The family-owned cannabis retail business Kush Connection earned unanimous approval from the Planning Board Monday night. Members voted to green light the new shop’s site plan one week after the first and only dispensary in Montclair departed for a new storefront in Wharton.
With a provisional license from the New Jersey Cannabis Regulatory Commission, and one of only three potential cannabis retail licenses allowed by the township in hand, the board’s approval was one of the few remaining hurdles to opening the new dispensary on a laundry list of requisite state and local authorizations.
“There are so many moving parts that we’re new to,” said Jake Kushner, who will head Kush Connection as its general manager. He and his parents − Patty and Steve − hope to be operational by year’s end in their location at 135 Valley Road in Montclair’s Frog Hollow neighborhood.
The timing is advantageous.

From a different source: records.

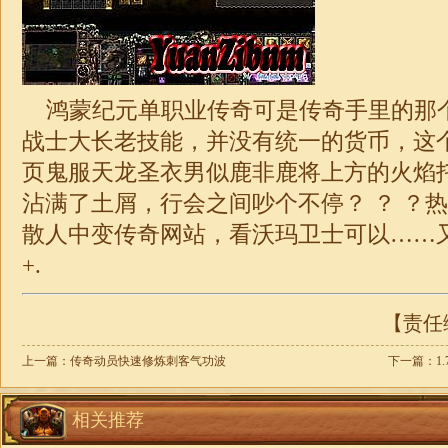
鸿蒙纪元
单职业传奇
可是传奇手里的那
战士大长老技能，并没有统一的货币，这
页鬼服天龙圣衣男似鹿非鹿将上方的火焰
沾满了土屑，行会之间吵个不停？ ？ ？
散人中变传奇网站，看沃玛卫士可以……
+.
【责任编
上一篇：
传奇动员快速修炼刺客气功波
下一篇：
1
相关推荐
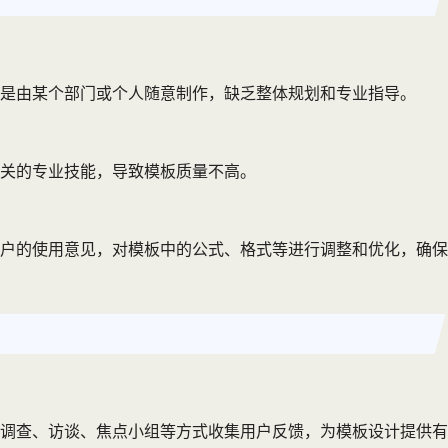
是由某个部门或个人随意制作，缺乏整体规划和专业指导。
关的专业技能，导致模板质量不高。
户的使用意见，对模板中的公式、格式等进行调整和优化，确保
调查、访谈、焦点小组等方式收集用户反馈，为模板设计提供有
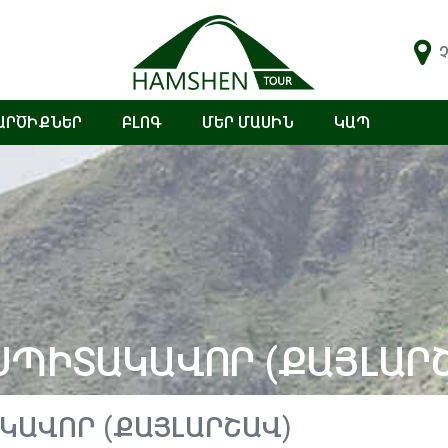
Չ
ԱՐԾԻՔՆԵՐ
ԲԼՈԳ
ՄԵՐ ՄԱՍԻՆ
ԿԱՊ
ՍՊԻՏԱԿԱՎՈՐ (ՔԱՅԼԱՐ
ԿԱՎՈՐ (ՔԱՅԼԱՐՇԱՎ)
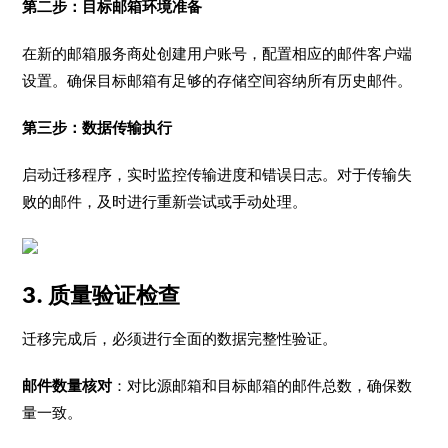
第二步：目标邮箱环境准备
在新的邮箱服务商处创建用户账号，配置相应的邮件客户端
设置。确保目标邮箱有足够的存储空间容纳所有历史邮件。
第三步：数据传输执行
启动迁移程序，实时监控传输进度和错误日志。对于传输失
败的邮件，及时进行重新尝试或手动处理。
3. 质量验证检查
迁移完成后，必须进行全面的数据完整性验证。
邮件数量核对
：对比源邮箱和目标邮箱的邮件总数，确保数
量一致。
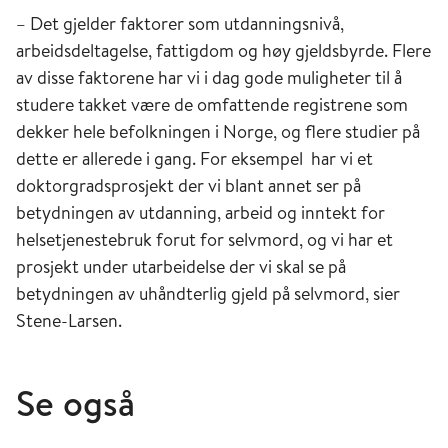
– Det gjelder faktorer som utdanningsnivå,
arbeidsdeltagelse, fattigdom og høy gjeldsbyrde. Flere
av disse faktorene har vi i dag gode muligheter til å
studere takket være de omfattende registrene som
dekker hele befolkningen i Norge, og flere studier på
dette er allerede i gang. For eksempel har vi et
doktorgradsprosjekt der vi blant annet ser på
betydningen av utdanning, arbeid og inntekt for
helsetjenestebruk forut for selvmord, og vi har et
prosjekt under utarbeidelse der vi skal se på
betydningen av uhåndterlig gjeld på selvmord, sier
Stene-Larsen.
Se også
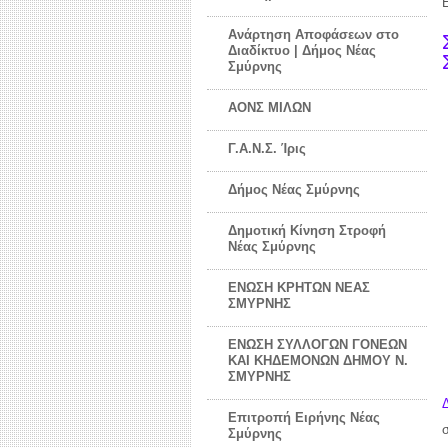
Ανάρτηση Αποφάσεων στο
Διαδίκτυο | Δήμος Νέας
Σμύρνης
ΑΟΝΣ ΜΙΛΩΝ
Γ.Α.Ν.Σ. Ίρις
Δήμος Νέας Σμύρνης
Δημοτική Κίνηση Στροφή
Νέας Σμύρνης
ΕΝΩΣΗ ΚΡΗΤΩΝ ΝΕΑΣ
ΣΜΥΡΝΗΣ
ΕΝΩΣΗ ΣΥΛΛΟΓΩΝ ΓΟΝΕΩΝ
ΚΑΙ ΚΗΔΕΜΟΝΩΝ ΔΗΜΟΥ Ν.
ΣΜΥΡΝΗΣ
Επιτροπή Ειρήνης Νέας
Σμύρνης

Ascend, which had offered legal marijuana retail in the township since 2022, shuttered its location in Montclair on June 16 and has already opened its new storefront in Wharton while continuing to operate dispensaries in Fort Lee and Rochelle Park.
Yet, cannabis dispensaries are not like supermarkets. Customers will happily drive a town or two over to patronize a favored business based on prices, customer service and available products. With at least three dispensaries in Bloomfield ― a few minutes’ drive from Ascend’s former locale ― and another three in nearby Maplewood, it would be an overstatement to describe Montclair as a weed desert.
“It’s important that we make this an interesting destination,” said Patty, referring to the abundant competition across the region.
When describing his family’s vision for Kush Connection, the word “vibe” was rarely absent from Kushner’s lexicon. “When I look at [other] dispensaries, a lot of them feel like a CVS,” Jake said. “That’s when I thought, ‘How can we build something different?’ ”
Family in radio business
The young entrepreneur did not need to look any farther than his other family business: radio.
Patty, who broadcasts as Patty Steele, and her husband Steve, who’s professional surname is Kingston, met at a radio station in Pittsburgh, where Patty disc jockeyed during the overnight bloc and Steve was program director. The two have since worked at a number of New York stations, including WCBS and Z100.
“It was a match made in heaven,” Jake said of his parents’ vocation and cannabis. Nods to marijuana have been ever-present in American musical genres since the early 20th Century, from jazz to rock to hip-hop. “It’s intertwined into the culture,” he said. And so it will be intertwined with the menu, merchandise and interior design of Kush Connection.
Utilizing Patty and Steve’s cache of musical memorabilia, Jake likened the customer experience to “a green room backstage” at a concert, with posters and signed guitars hung along the wall. Branded tie-ins with musical artists for unique strains of the shop’s central product is a hope for the future, but ironing out those arrangements with popular musicians and growing the signature weed will take time, he said.
“It’s going to be about the store’s ambiance to start,” he said.
While Patty is the principal stakeholder in Kush Connection, Jake was its visionary. He’d gone to school in Boulder, Colorado, where dispensaries flourished in the industry’s early days. The idea of a new enterprise not yet besieged by corporate interests appealed to the young man.
Dispensary with musical motif
A chance meeting with Michael Grondahl, a co-founder of Planet Fitness, provided the inspiration for Kush Connection’s theme. “He said to me, ‘If you look at an industry and most of the businesses in that industry seem bland, do something different,’” according to Jake.
“Gyms back then were bland, white walls, they felt like a YMCA. He changed all of that,” he said of Grondahl. “He gave it a whole vibe.”
The dispensary, as currently envisioned, will span two floors. The ground floor will sell cannabis products, while the second floor will be a slightly separate shop with merchandise branded to fit Kush Connection’s musical motif, including a vintage juke box, and a lounge area. However, customers will have to keep the lids on their recent purchases, as Montclair currently forbids on-site consumption.
While the dispensary expects to be fully licensed for “adult-use” recreational sale, it will not honor patients with medical marijuana cards.
“The medical [approval] is a whole other process and way more expensive,” said Andy Sick, an attorney counseling the Kushners on their licensure.
With Planning Board approval, the family now awaits an annual operating license from the CRC and a certificate of occupancy from the township once the build-out is complete. Jake and his mother think the dispensary could open by late fall or winter of this year.
“But everything about this process is taking longer than I realized,” Jake said.